National Theatre New Stage
Kronvalda bulvāris 2
1h15min
in Lithuanian with Latvian translation
Ls 10; Ls 7 (with discount)

This performance is atypically austere for the Lithuanian star director Oskaras Koršunovas. He himself tells about the performance: "This is our first theatrical performance, in which we don’t concentrate on the result, but seek to test and discover ourselves, so that the actors not only create their characters, but also retain the reality and remain themselves. Gorky’s text becomes relevant only when the actor is able to grow his or her character in his or her soil, so to speak, basing it on his or her own experience. This is the highest aim of the laboratory. It is an intersection between the actor’s personality and the character he or she is creating, a stranger."
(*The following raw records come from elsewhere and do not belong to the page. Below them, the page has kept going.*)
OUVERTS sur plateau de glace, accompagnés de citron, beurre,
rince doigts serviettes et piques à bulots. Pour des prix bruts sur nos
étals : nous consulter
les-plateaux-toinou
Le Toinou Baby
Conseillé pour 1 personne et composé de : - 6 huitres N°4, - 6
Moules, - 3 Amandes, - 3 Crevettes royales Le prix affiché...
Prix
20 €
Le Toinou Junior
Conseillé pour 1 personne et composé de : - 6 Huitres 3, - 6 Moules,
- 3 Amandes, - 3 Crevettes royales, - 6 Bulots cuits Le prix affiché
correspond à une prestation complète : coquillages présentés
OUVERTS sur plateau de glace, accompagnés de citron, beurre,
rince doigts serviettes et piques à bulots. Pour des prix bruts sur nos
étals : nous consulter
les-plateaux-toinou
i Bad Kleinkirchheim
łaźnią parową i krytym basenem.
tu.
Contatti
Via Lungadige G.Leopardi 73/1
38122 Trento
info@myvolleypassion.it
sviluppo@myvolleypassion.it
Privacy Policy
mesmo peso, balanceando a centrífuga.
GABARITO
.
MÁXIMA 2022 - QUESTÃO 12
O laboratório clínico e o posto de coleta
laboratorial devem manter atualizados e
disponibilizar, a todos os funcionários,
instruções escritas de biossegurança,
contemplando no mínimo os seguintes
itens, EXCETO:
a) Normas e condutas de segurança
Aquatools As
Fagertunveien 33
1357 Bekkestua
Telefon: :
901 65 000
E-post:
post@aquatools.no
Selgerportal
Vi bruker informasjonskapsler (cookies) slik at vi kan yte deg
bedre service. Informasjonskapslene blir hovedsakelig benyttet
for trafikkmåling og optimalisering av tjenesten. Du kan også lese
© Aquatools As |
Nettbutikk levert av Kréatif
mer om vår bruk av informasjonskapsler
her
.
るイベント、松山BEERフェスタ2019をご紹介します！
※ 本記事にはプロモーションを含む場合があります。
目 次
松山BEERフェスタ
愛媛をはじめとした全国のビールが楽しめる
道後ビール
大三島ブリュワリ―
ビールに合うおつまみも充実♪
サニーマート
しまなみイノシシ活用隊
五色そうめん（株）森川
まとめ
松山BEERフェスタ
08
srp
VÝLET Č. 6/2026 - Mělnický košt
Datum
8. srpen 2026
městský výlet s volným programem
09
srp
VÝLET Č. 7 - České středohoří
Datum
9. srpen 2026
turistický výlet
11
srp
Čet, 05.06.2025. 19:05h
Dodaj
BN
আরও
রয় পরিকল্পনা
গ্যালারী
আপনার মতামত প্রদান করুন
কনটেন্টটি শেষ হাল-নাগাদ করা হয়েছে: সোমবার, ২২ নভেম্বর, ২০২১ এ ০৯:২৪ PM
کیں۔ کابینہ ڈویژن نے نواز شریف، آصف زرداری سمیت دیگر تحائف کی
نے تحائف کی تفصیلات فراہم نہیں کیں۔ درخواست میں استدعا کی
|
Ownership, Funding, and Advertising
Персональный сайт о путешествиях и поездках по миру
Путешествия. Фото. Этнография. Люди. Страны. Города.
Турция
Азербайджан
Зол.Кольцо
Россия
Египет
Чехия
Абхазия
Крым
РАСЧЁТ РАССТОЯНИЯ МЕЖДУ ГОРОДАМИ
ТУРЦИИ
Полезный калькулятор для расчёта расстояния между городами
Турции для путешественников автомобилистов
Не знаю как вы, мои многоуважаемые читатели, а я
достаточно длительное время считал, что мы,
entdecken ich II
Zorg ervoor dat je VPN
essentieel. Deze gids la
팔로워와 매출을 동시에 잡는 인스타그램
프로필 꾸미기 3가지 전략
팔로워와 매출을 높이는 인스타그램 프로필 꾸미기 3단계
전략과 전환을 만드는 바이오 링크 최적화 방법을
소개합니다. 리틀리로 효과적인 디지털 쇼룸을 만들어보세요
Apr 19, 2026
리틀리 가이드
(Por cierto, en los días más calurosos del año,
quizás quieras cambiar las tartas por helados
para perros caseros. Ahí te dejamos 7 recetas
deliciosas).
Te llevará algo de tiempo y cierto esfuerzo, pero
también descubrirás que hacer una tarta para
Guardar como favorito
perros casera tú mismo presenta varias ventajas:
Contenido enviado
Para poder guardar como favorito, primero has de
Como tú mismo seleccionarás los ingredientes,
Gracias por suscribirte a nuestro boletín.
Here you will not find the overwhelming theatricality and playing with cultural symbols, so characteristic for Koršunovas' former work. In this performance "the fourth wall" is destroyed up to a level that the actor and the spectator become like real friends. For a spectator the presence in a view of an actor is so unavoidable that you feel sitting around the same table as actors do and asking the same questions - to yourself.

"The Lower Depths" (premiered on October 22, 2010) has been awarded as the Best Lithuanian Performance in 2010, and Darius Gumauskas performing Actor - as the Best Lithuanian Actor.

New Theatre Institute of Latvia have already presented in Riga "P.S. File OK" (Homo Novus 1997), "Shopping & Fucking" (Homo Novus 1999), "Fireface" (Homo Alibi 2000) and "Midsummer Night Dream" (2000) by Oskaras Koršunovas.